*** The data ***

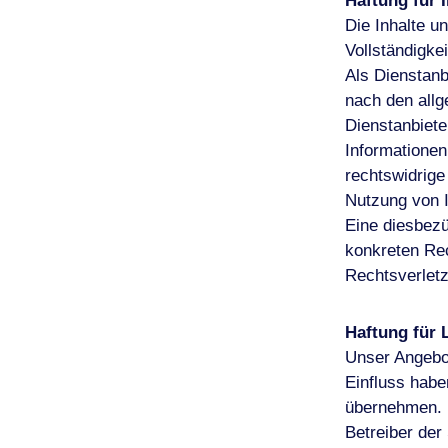
Haftung für 
Die Inhalte un
Vollständigke
Als Dienstanb
nach den allg
Dienstanbiete
Informatione
rechtswidrige
Nutzung von I
Eine diesbezü
konkreten Re
Rechtsverletz
Haftung für 
Unser Angebot
Einfluss habe
übernehmen. Fü
Betreiber der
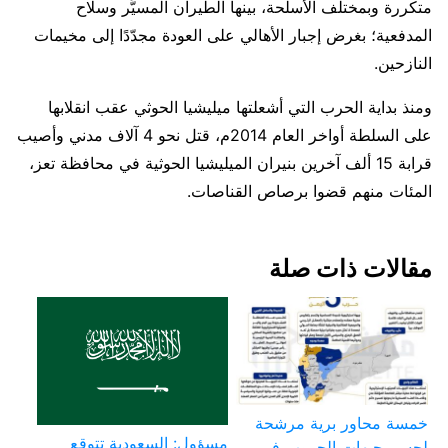
متكررة وبمختلف الأسلحة، بينها الطيران المسيَّر وسلاح
المدفعية؛ بغرض إجبار الأهالي على العودة مجدّدًا إلى مخيمات
النازحين.
ومنذ بداية الحرب التي أشعلتها ميليشيا الحوثي عقب انقلابها
على السلطة أواخر العام 2014م، قتل نحو 4 آلاف مدني وأصيب
قرابة 15 ألف آخرين بنيران الميليشيا الحوثية في محافظة تعز،
المئات منهم قضوا برصاص القناصات.
مقالات ذات صلة
خمسة محاور برية مرشحة
مسؤول: السعودية تتوقع
لحسم جبهات الحروب في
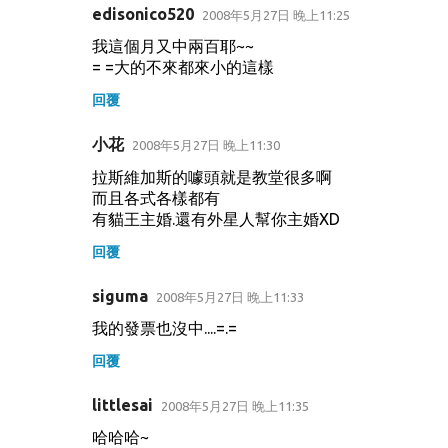
edisonico520
2008年5月27日 晚上11:25
我這個月又中兩百耶~~
= =大的不來都來小的這樣
回覆
小花
2008年5月27日 晚上11:30
拉斯維加斯的噱頭就是教堂很多啊
而且各式各樣都有
有貓王主婚.還有外星人幫你主婚XD
回覆
siguma
2008年5月27日 晚上11:33
我的發票也沒中....=.=
回覆
littlesai
2008年5月27日 晚上11:35
哈哈哈~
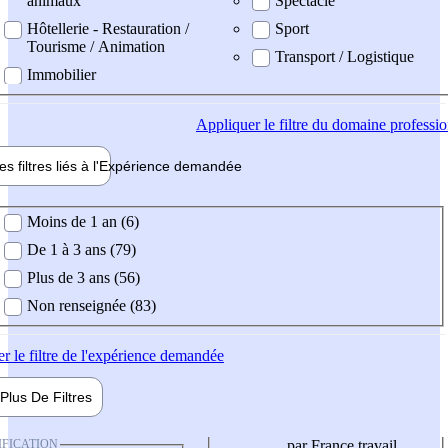
animaux
Spectacle
Hôtellerie - Restauration /
Sport
Tourisme / Animation
Transport / Logistique
Immobilier
Appliquer
le filtre du domaine professi
es filtres liés à l'
Expérience
demandée
ience demandée
Moins de 1 an (6)
De 1 à 3 ans (79)
Plus de 3 ans (56)
Non renseignée (83)
er
le filtre de l'expérience demandée
Plus De
Filtres
IFICATION
par France travail,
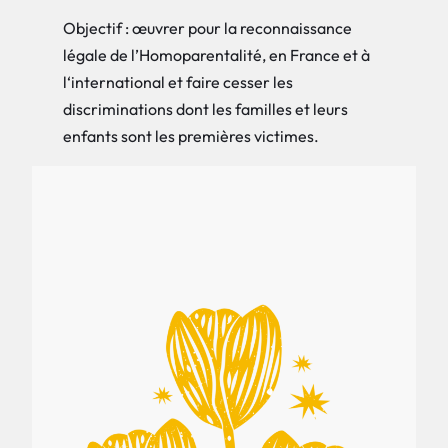
Objectif : œuvrer pour la reconnaissance
légale de l’Homoparentalité, en France et à
l‘international et faire cesser les
discriminations dont les familles et leurs
enfants sont les premières victimes.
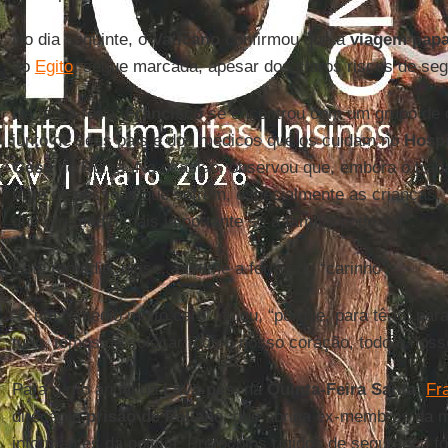
No dia seguinte, o
Vaticano
confirmou que a
viagem papa
ao
Egito
, segue marcada, apesar dos claros riscos de se
Na terça-feira,
Francisco
se encontrou com um grupo de c
junto de seus pais e dos médicos que os cuidam no
Hospi
Gesù
de Roma. Na ocasião, observou que, embora o traba
trate de pessoas que sofrem, especialmente as crianças, 
que o remédio mais importante só a família pode dar”.
Este remédio, disse, assume a forma do “carinho”.
“É um remédio muito caro”, falou, “porque, para tê-lo, para 
tudo, temos de colocar todo o nosso coração, todo o noss
Para o rito anual do
Lava-pés
, na
Quinta-Feira Santa
,
Fr
direção à
prisão de Palian
o, que abriga ex-membros da má
informantes da polícia. Protocolos rígidos de segurança f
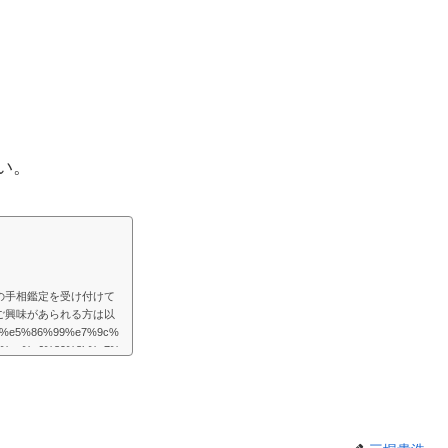
い。
の手相鑑定を受け付けて
ご興味があられる方は以
/%e5%86%99%e7%9c%
1%ae%e6%89%8b%e7%
様々な困難が起こるものだと思
めの道はあるものだと思
を取り巻く法則を教えて
たよりもず...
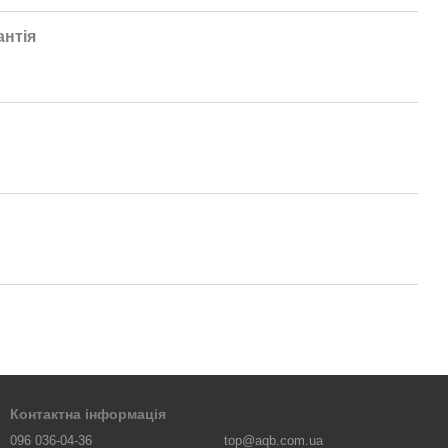
антія
Контактна інформація
096 036-04-36
top@aqb.com.ua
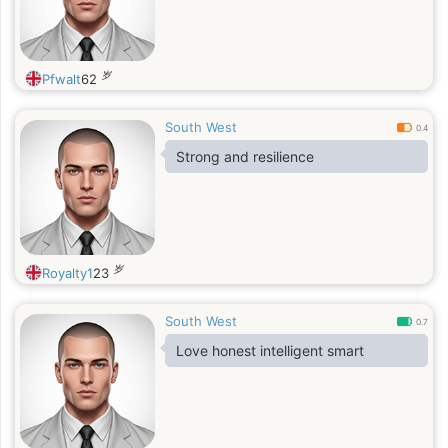
and hoping to meet a lady in
Northern Ontario, Canada.
岁
Pfwalt
62
South West
0.4
Strong and resilience
岁
Royalty1
23
South West
0.7
Love honest intelligent smart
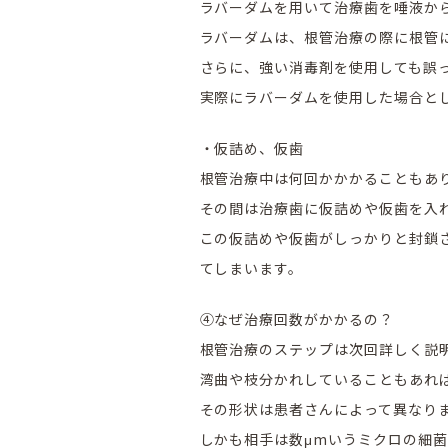
ラバーダムを用いて治療歯を唾液か
ラバーダムは、根管治療の際に根管
さらに、強い消毒剤を使用しても誤
実際にラバーダムを使用した場合とし
・仮詰め、仮歯
根管治療中は何回かかかることもあ
その間は治療歯に仮詰めや仮歯を入
この仮詰めや仮歯がしっかりと封鎖
てしまいます。
④なぜ治療回数がかかるの？
根管治療のステップは次回詳しく説
湾曲や枝分かれしていることもあれ
その形状は患者さんによって異なり
しかも相手は数μmいうミクロの細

*** End of The data ***

What to do:
Your copy should hold exactly the lines from the line bearing "Para o rito anual do" through the end of the data, both included, and no pictures or anything further.

Reply:
Para o rito anual do
Lava-pés
, na
Quinta-Feira Santa
,
Fr
direção à
prisão de Palian
o, que abriga ex-membros da má
informantes da polícia. Protocolos rígidos de segurança f
い。
の手相鑑定を受け付けて
ご興味があられる方は以
/%e5%86%99%e7%9c%
1%ae%e6%89%8b%e7%
様々な困難が起こるものだと思
めの道はあるものだと思
を取り巻く法則を教えて
たよりもず...
антія
Контактна інформація
096 036-04-36
top@aqb.com.ua
and hoping to meet a lady in
Northern Ontario, Canada.
岁
Pfwalt
62
South West
0.4
Strong and resilience
岁
Royalty1
23
South West
0.7
Love honest intelligent smart
ラバーダムを用いて治療歯を唾液か
ラバーダムは、根管治療の際に根管
さらに、強い消毒剤を使用しても誤
実際にラバーダムを使用した場合とし
・仮詰め、仮歯
根管治療中は何回かかかることもあ
その間は治療歯に仮詰めや仮歯を入
この仮詰めや仮歯がしっかりと封鎖
てしまいます。
④なぜ治療回数がかかるの？
根管治療のステップは次回詳しく説
湾曲や枝分かれしていることもあれ
その形状は患者さんによって異なり
しかも相手は数μmいうミクロの細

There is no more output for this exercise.